More than a dozen layers of paint, dating back 100 years, were removed before repainting.

“They [painters] said this hull was in better shape than any vessel they’d ever done,” said LaMarre. “There was very little pitting.”

Painting crews then applied two coats of PPG primer (both Amercoat 370 and Amercoat 240 are being used) and one topcoat of PPG's PSX 700.

Stripping the paint to bare metal brought outstanding definition of the ship’s features, LaMarre said. “The way the rivets stand out and gleam in the sun … it’s really something to see.”

The weekend-long christening ceremonies will include attendance by the grandsons of the ship’s builder and namesake, fireworks and more.

The Schoonmaker will be the only Great Lakes freighter to be on the National Register of Historic Places at a national level of significance.

“This is the single largest restoration effort of a single vessel in Great Lakes history,” said LaMarre. “It’s amazing how a piece of history like this has the ability to bring people together.”


Tagged categories: Abrasive blasting; Harsco Minerals; Marine Coatings; Scaffolding

Comment from Tom Schwerdt, (6/9/2011, 9:26 AM)

I wonder if they saved any samples of the multilayer paint "system" which had accumulated over the years - it would be interesting to determine what paints were used over time on this ship.

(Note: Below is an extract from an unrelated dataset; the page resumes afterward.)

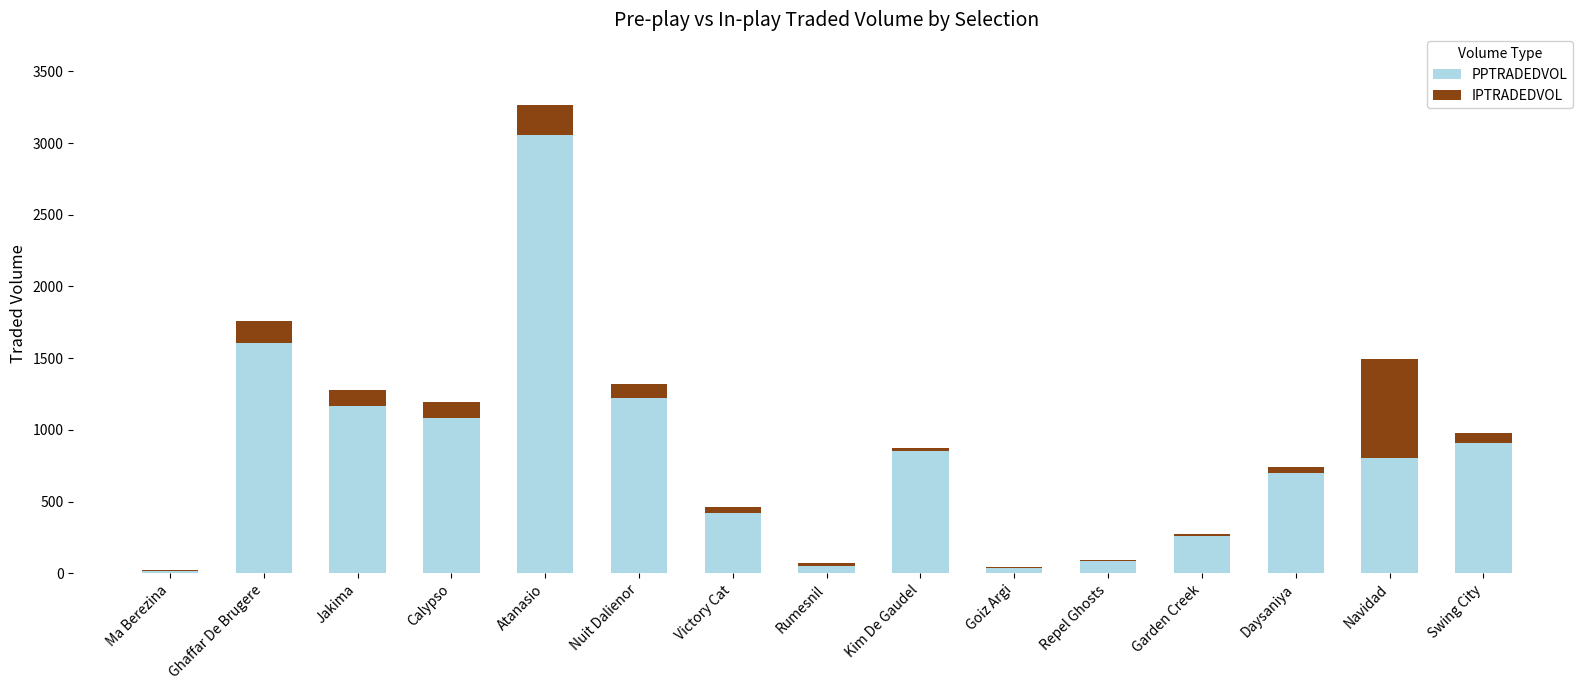

What are all the series names shown in the legend?

PPTRADEDVOL, IPTRADEDVOL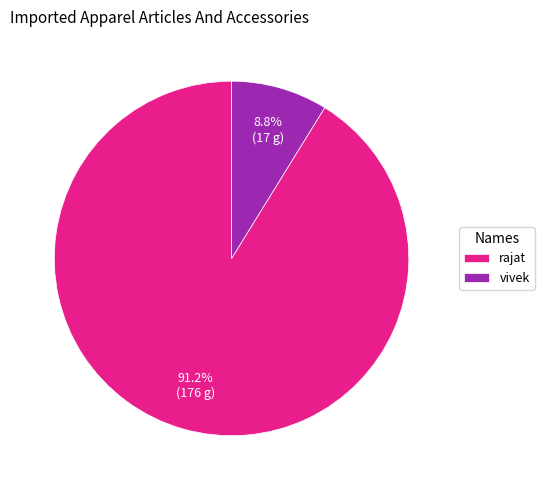

What is the ratio of the value at vivek to the value at rajat?

0.1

Above the waterline, we would certainly expect plenty of lead in the paint. While asbestos remediation is mentioned, nothing is said about lead or other heavy metals.

Comment from tim hady, (6/9/2011, 9:03 PM)

It would have been interesting to be involved in this project. Also interesting to know the type paint used, and how well it held up. How does it compare to expected longevity of present materials.